▶ _To do_: Please write out the lines below word for word, leaving the pictures out.

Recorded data

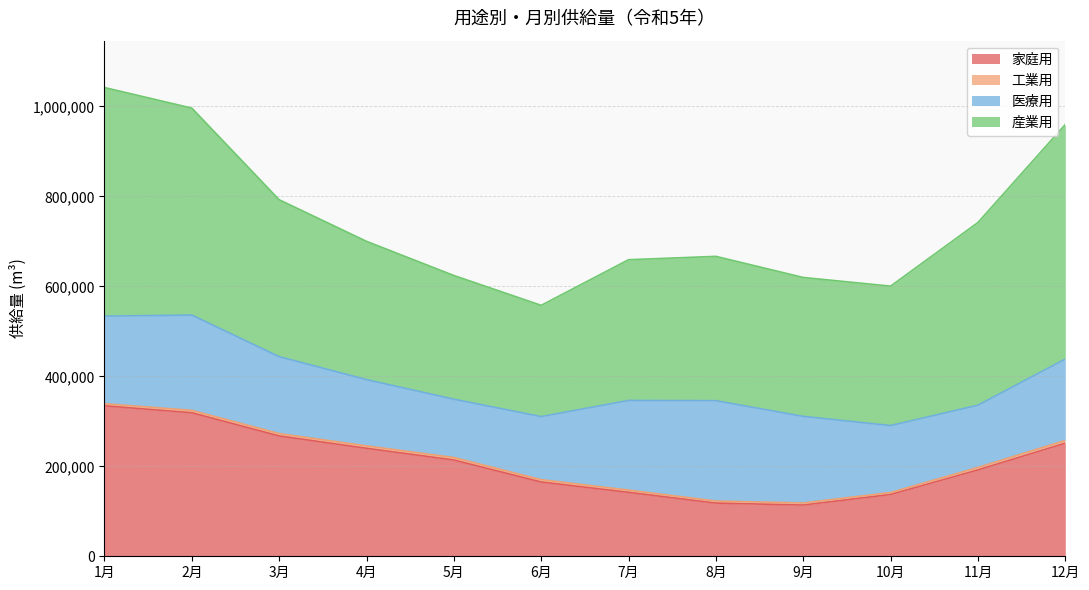

What is the maximum value for 医療用?

223101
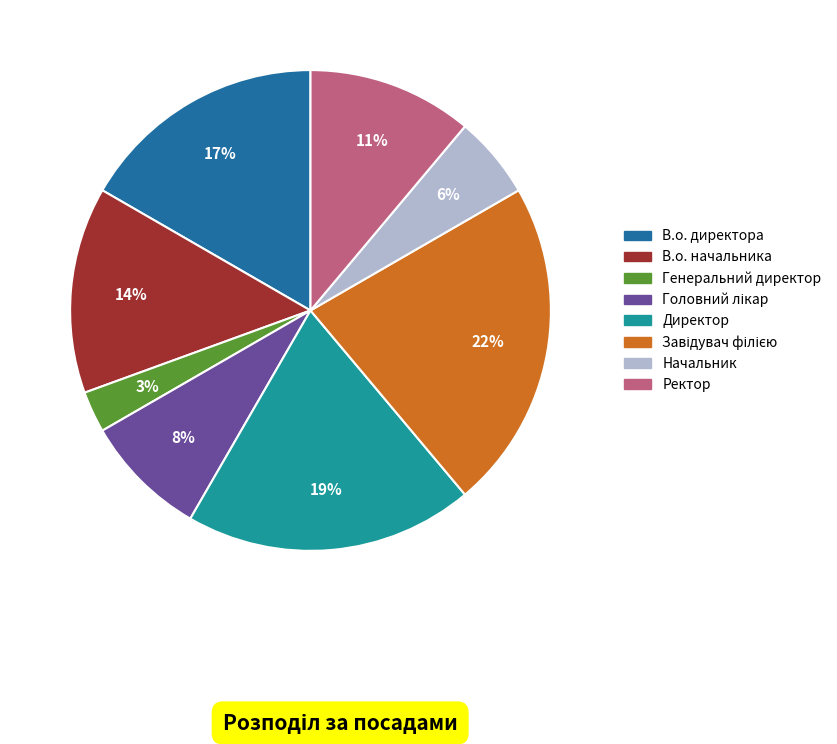

Between В.о. начальника and Генеральний директор, which is larger?

В.о. начальника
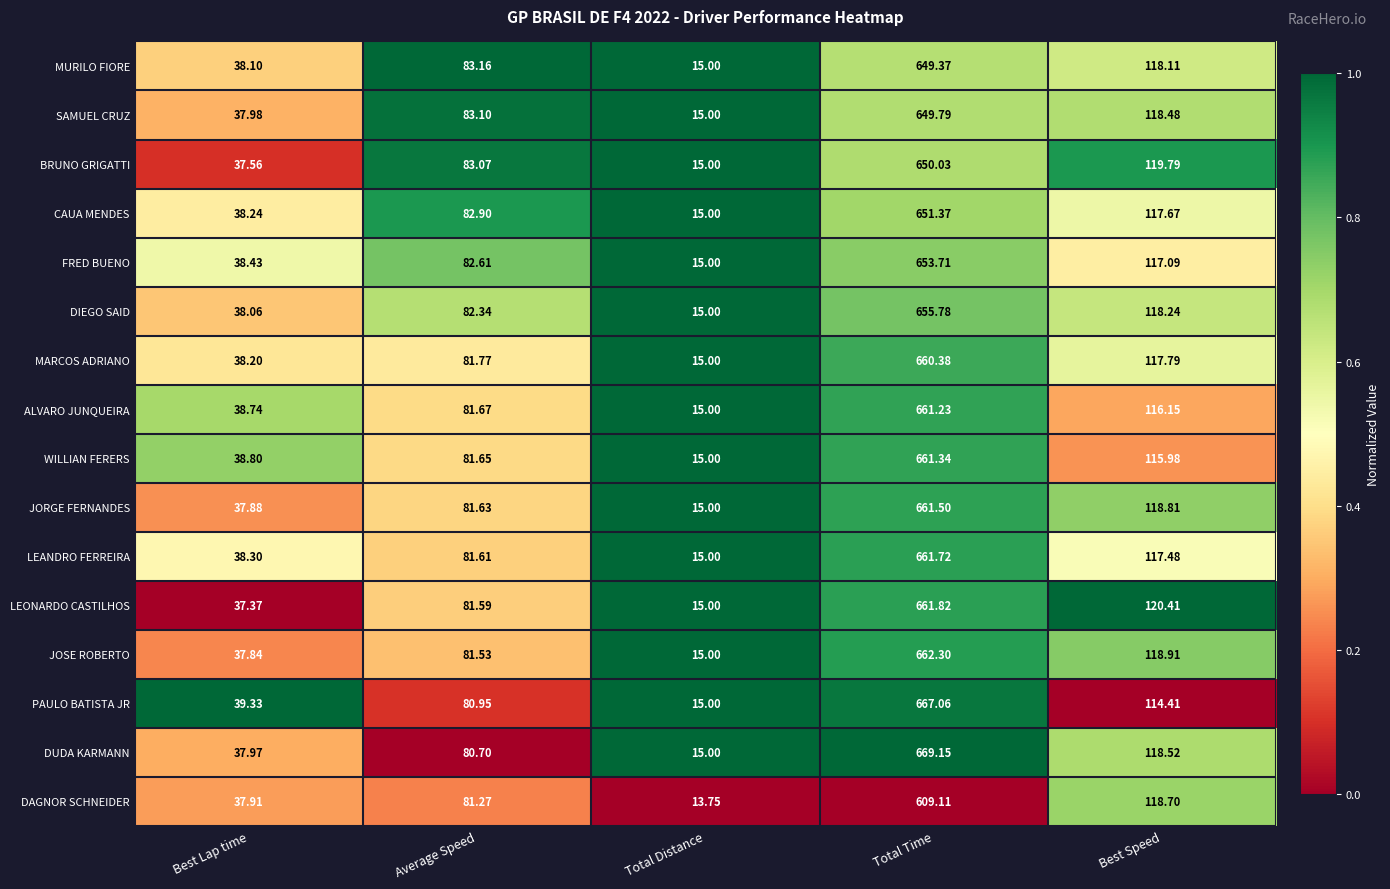

Rank the series by their maximum value, from lowest to highest.

DAGNOR SCHNEIDER, MURILO FIORE, SAMUEL CRUZ, BRUNO GRIGATTI, CAUA MENDES, FRED BUENO, DIEGO SAID, MARCOS ADRIANO, ALVARO JUNQUEIRA, WILLIAN FERERS, JORGE FERNANDES, LEANDRO FERREIRA, LEONARDO CASTILHOS, JOSE ROBERTO, PAULO BATISTA JR, DUDA KARMANN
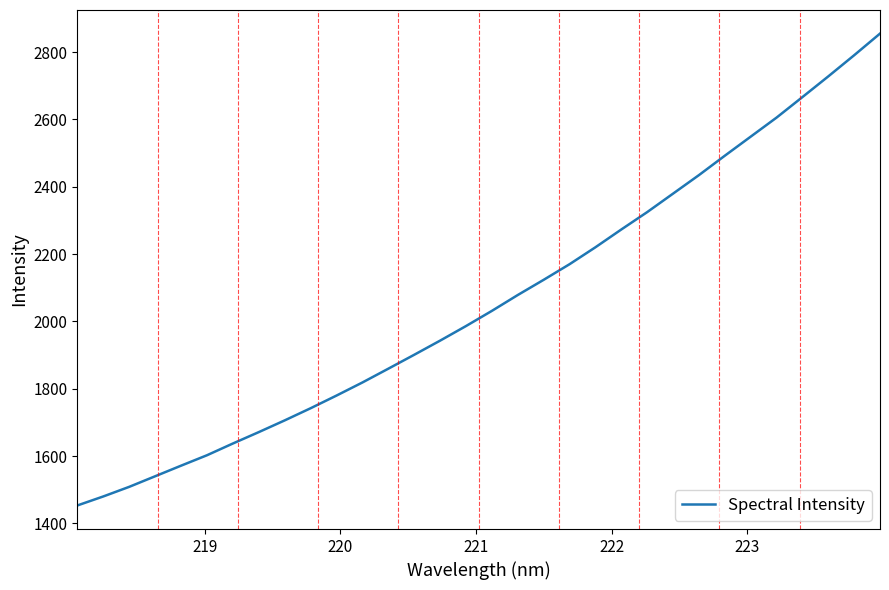

What is the maximum value shown in the chart?

2854.8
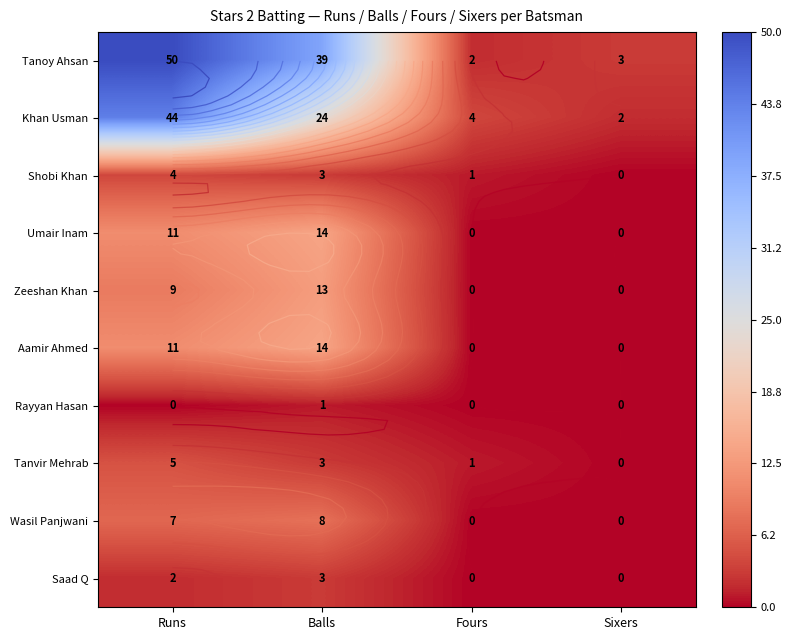

What is the approximate value of Tanoy Ahsan at Sixers?

3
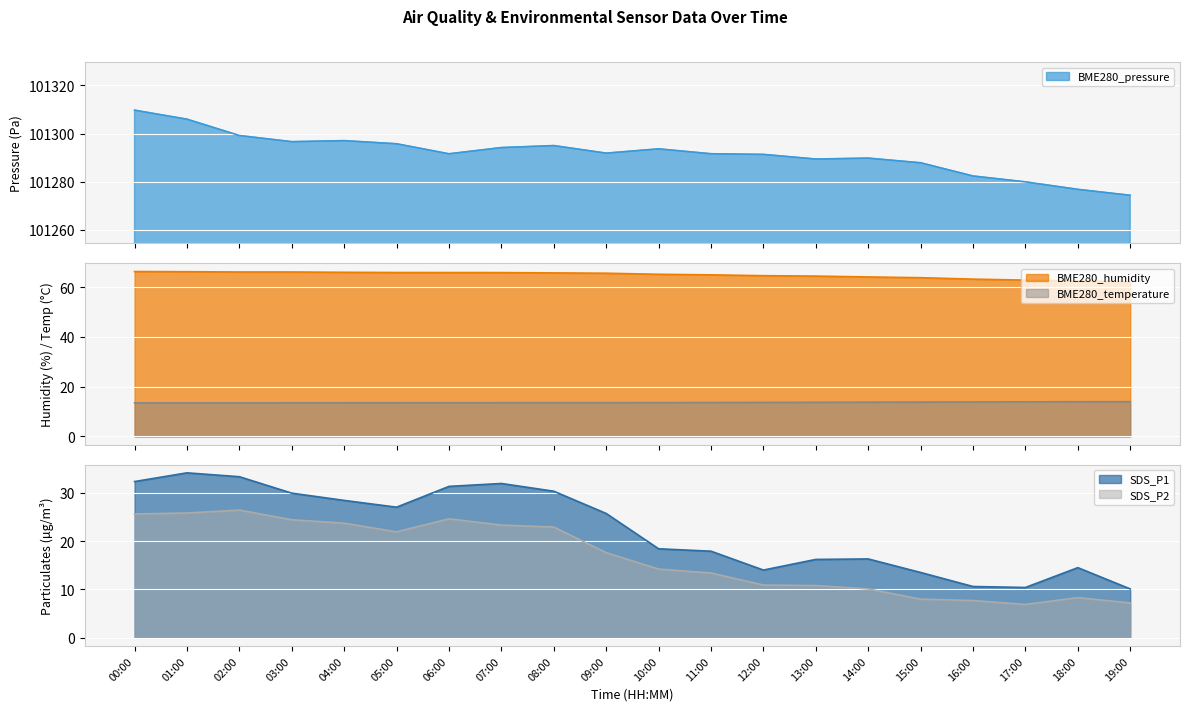

In BME280_temperature, how many points are higher than both neighbors (excluding endpoints)?

1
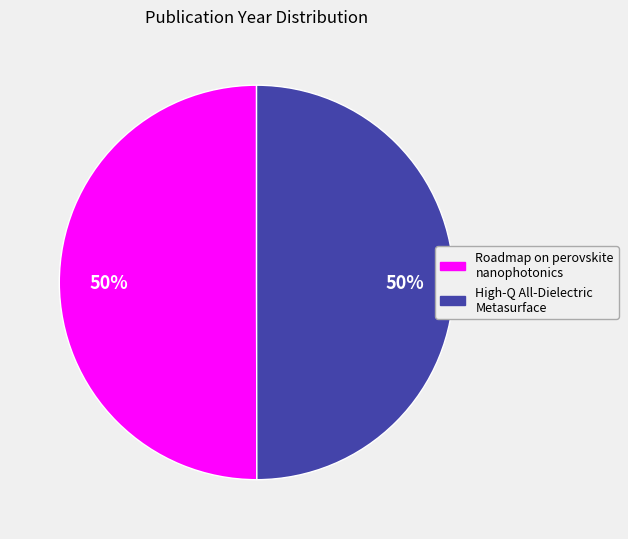

Approximately how many times larger is the value at High-Q All-Dielectric Metasurface compared to Roadmap on perovskite nanophotonics?

1.0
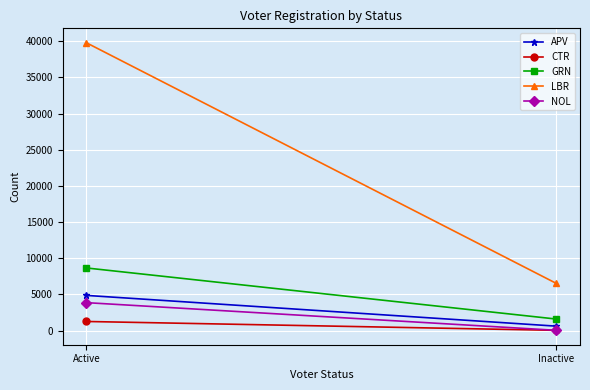

What is the average value of the APV series?

2746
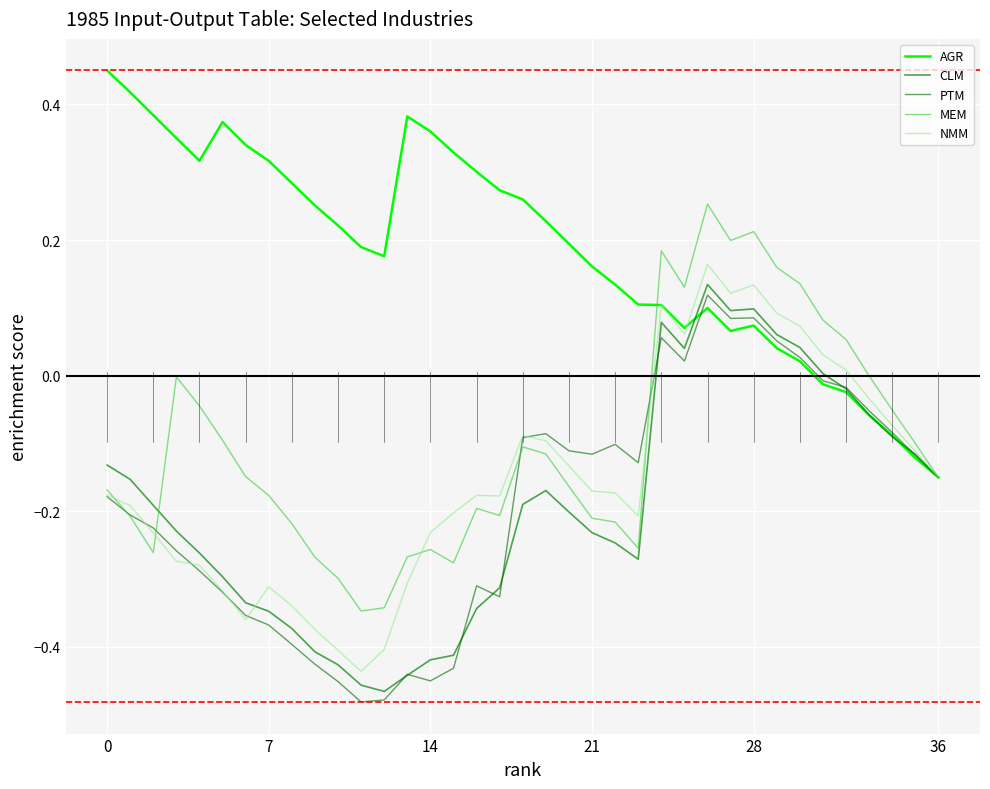

Does the chart display data point markers on the line(s)?

No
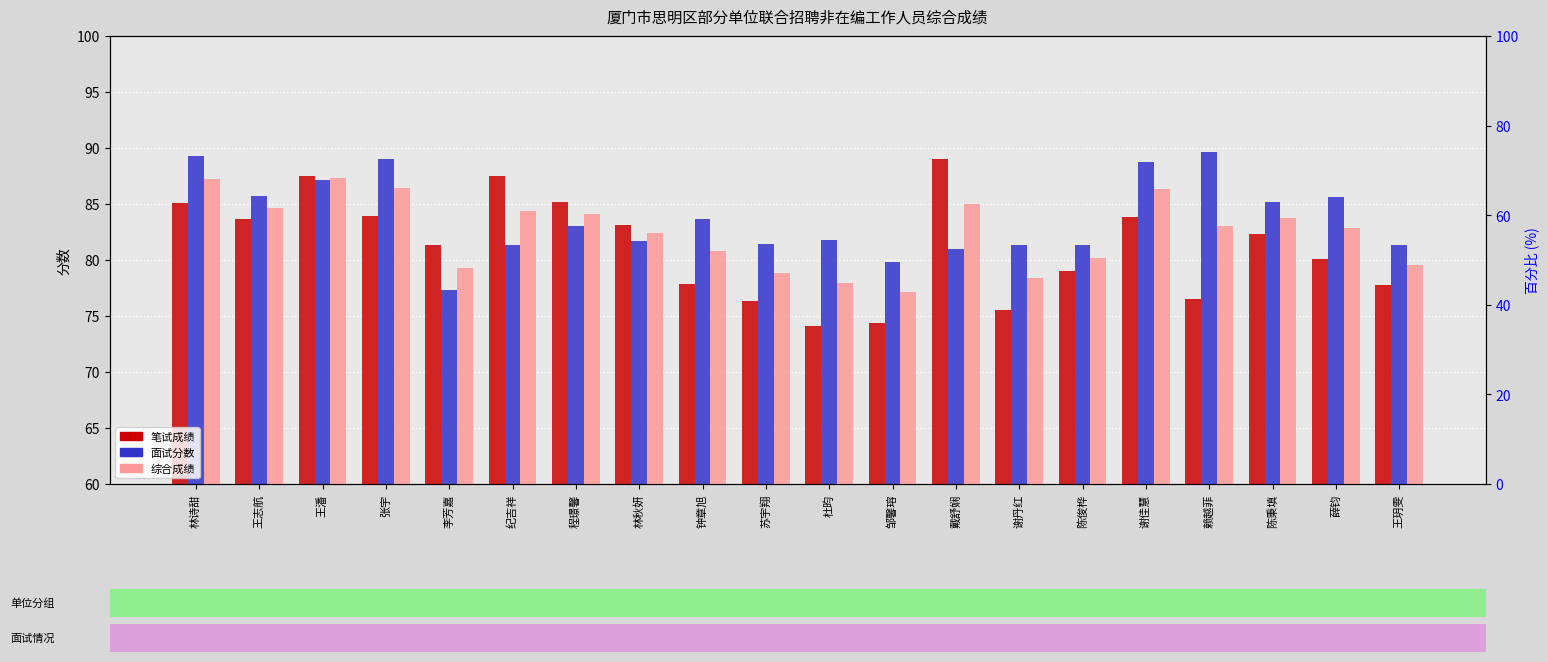

Which category has the highest value across all series?

赖越菲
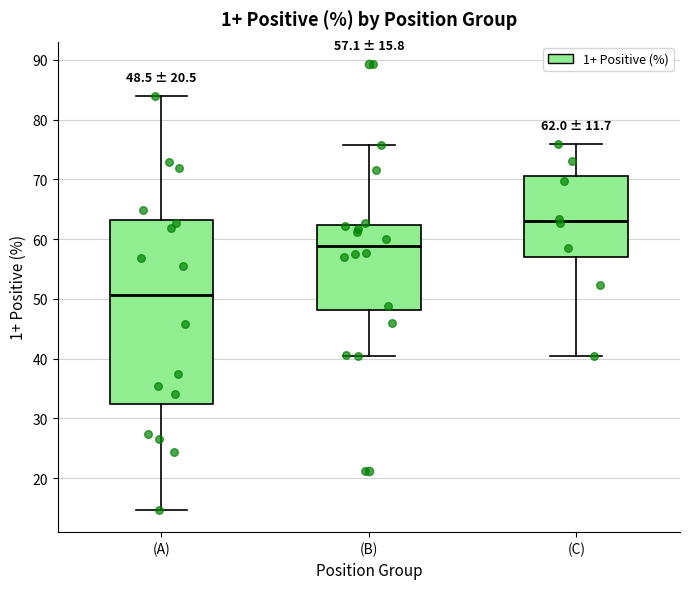

Comparing the boxes themselves (not the whiskers), which one is the tallest?

(A)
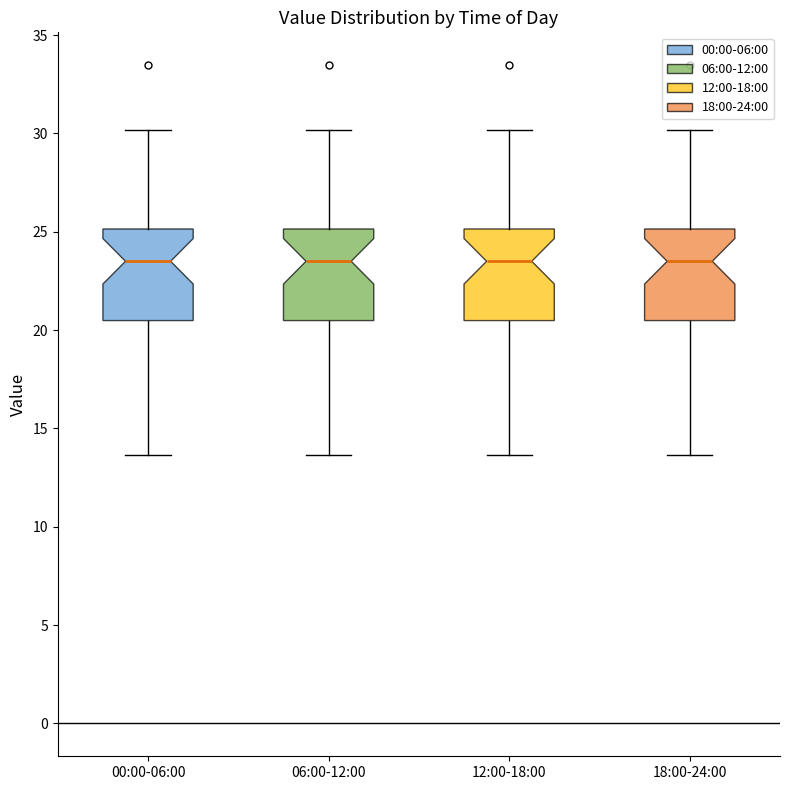

Where is the lower edge of the box for 18:00-24:00 on the y-axis? The values are not printed on the chart, so give them approximately, as read against the axis.

20.5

▶ _Your response_:
What is the maximum value for 医療用?

223101

Between В.о. начальника and Генеральний директор, which is larger?

В.о. начальника

Rank the series by their maximum value, from lowest to highest.

DAGNOR SCHNEIDER, MURILO FIORE, SAMUEL CRUZ, BRUNO GRIGATTI, CAUA MENDES, FRED BUENO, DIEGO SAID, MARCOS ADRIANO, ALVARO JUNQUEIRA, WILLIAN FERERS, JORGE FERNANDES, LEANDRO FERREIRA, LEONARDO CASTILHOS, JOSE ROBERTO, PAULO BATISTA JR, DUDA KARMANN

What is the maximum value shown in the chart?

2854.8

What is the approximate value of Tanoy Ahsan at Sixers?

3

In BME280_temperature, how many points are higher than both neighbors (excluding endpoints)?

1

Approximately how many times larger is the value at High-Q All-Dielectric Metasurface compared to Roadmap on perovskite nanophotonics?

1.0

What is the average value of the APV series?

2746

Does the chart display data point markers on the line(s)?

No

Which category has the highest value across all series?

赖越菲

Comparing the boxes themselves (not the whiskers), which one is the tallest?

(A)

Where is the lower edge of the box for 18:00-24:00 on the y-axis? The values are not printed on the chart, so give them approximately, as read against the axis.

20.5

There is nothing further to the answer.